Aufgrund des 1979 abgeschlossenen Friedensvertrags mit Israel darf Ägypten in diesem Teil der Sinai-Halbinsel, der sogenannten Zone C, nur zivile Polizei unterhalten. Die entmilitarisierte Zone erstreckt sich in Nord-Süd-Richtung vom Mittelmeer bis nach Scharm El-Scheikh am Roten Meer. Die ägyptischen Streitkräfte dürfe in diesem Gebiet nur mit Zustimmung Israels operieren. Diese Genehmigung liegt Presseberichten zufolge vor. Israel soll das Kairoer Militärregime sogar zu einem härteren Vorgehen gegen die „Extremisten“ gedrängt haben. Schon im Februar hatte es in Absprache und angeblich auch in Zusammenarbeit mit Israel ähnliche Aktionen der ägyptischen Armee in der Zone C gegeben.

Bei den „Extremisten“ handelt es sich um Beduinen, die auf der Sinai-Halbinsel leben und ihr Einkommen zum Teil aus dem Warenschmuggel beziehen. Angeblich sollen aber auch Palästinenser und sogar islamistische Kämpfer aus anderen arabischen Ländern beteiligt sein. Israel verdächtigt diese Kräfte zum einen, dass sie bei der Versorgung des blockierten Gaza-Gebiets helfen und unter anderem auch Waffen dorthin schaffen. Darüber sollen sie aber auch Angriffe auf die Pipeline verübt haben, durch die Erdgas aus Ägypten nach Israel gepumpt wird. In den vergangenen Monaten soll es mindestens fünf Anschläge auf die Leitung gegeben haben, die zum Teil zu Unterbrechungen der Versorgung führten. Israel erhält auf diesem Weg normalerweise etwa 40 Prozent seines Erdgas-Bedarfs.

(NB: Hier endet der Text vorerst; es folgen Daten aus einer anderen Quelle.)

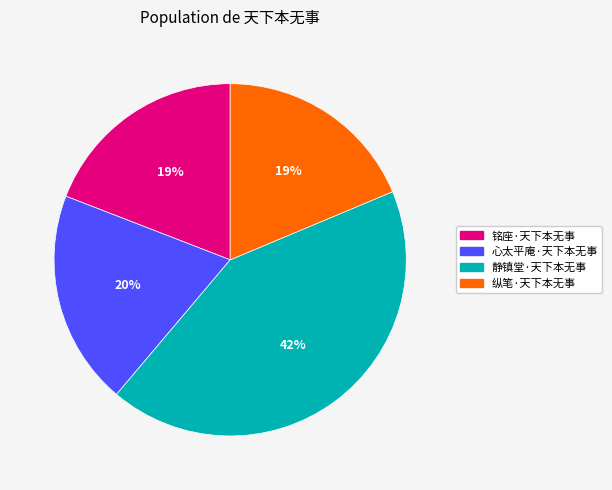

Approximately how many times larger is the value at 心太平庵·天下本无事 compared to 静镇堂·天下本无事?

0.5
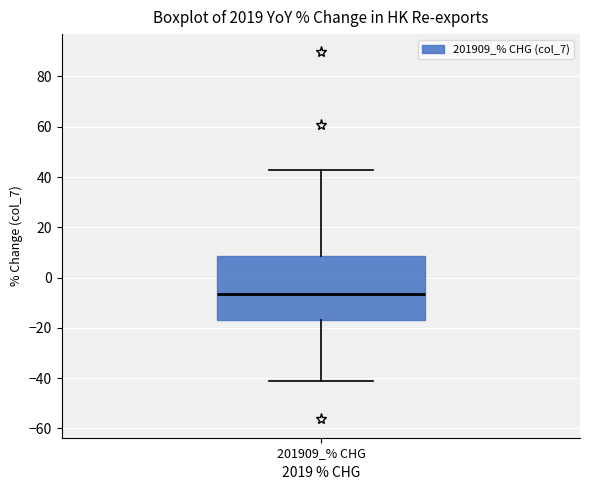

Transcribe this box plot: give where the median line is, the range the box spans, and where the two whiskers end, as read against the y-axis. The values are not printed on the chart, so give them approximately, as read against the axis.

median -6, box -16 to 8, whiskers -42 to 42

Nach israelischen Presseberichten herrscht im entmilitarisierten Teil des Sinai seit dem Sturz Mubaraks „Anarchie“. Angeblich hat sich die Polizei nach einer Serie von Attacken auf ihre Stationen ganz aus der Zone C zurückgezogen. Die rechte Tageszeitung Jerusalem Post behauptete schon Ende Februar, dass der Iran dabei, auf der Halbinsel eine „neue Infrastruktur aufzubauen“, „die dazu benutzt werden kann, moderne Waffen in großen Mengen in den Gaza-Streifen zu schmuggeln“. Die israelische Regierung fürchte darüber hinaus, dass Hamas den Sinai zum Ausgangspunkt für Raketenangriffe gegen Israel machen wolle.

Hintergrund der damaligen Berichte war, dass Ägypten mit israelischer Zustimmung 1000 Soldaten nach Scharm el-Scheikh und Rafa geschickt hatte. Angeblich handelte es sich um den ersten derartigen Einsatz seit Abschluss des Friedensvertrages 1979.

Im Mai warnte Israels Premierminister Benjamin Netanjahu, dass Ägypten dabei sei, die Kontrolle über den Sinai an „internationale Terrororganisationen“ zu verlieren. Hamas habe wegen der Unruhen in Syrien begonnen, Kräfte von dort nach Ägypten und insbesondere auf den Sinai zu verlegen. Zur gleichen Zeit phantasierten anonyme ägyptische Quellen, die anscheinend dem Militärregime nahe standen, dass auf der Halbinsel 400 „Al-Qaida-Mitglieder“ aktiv seien.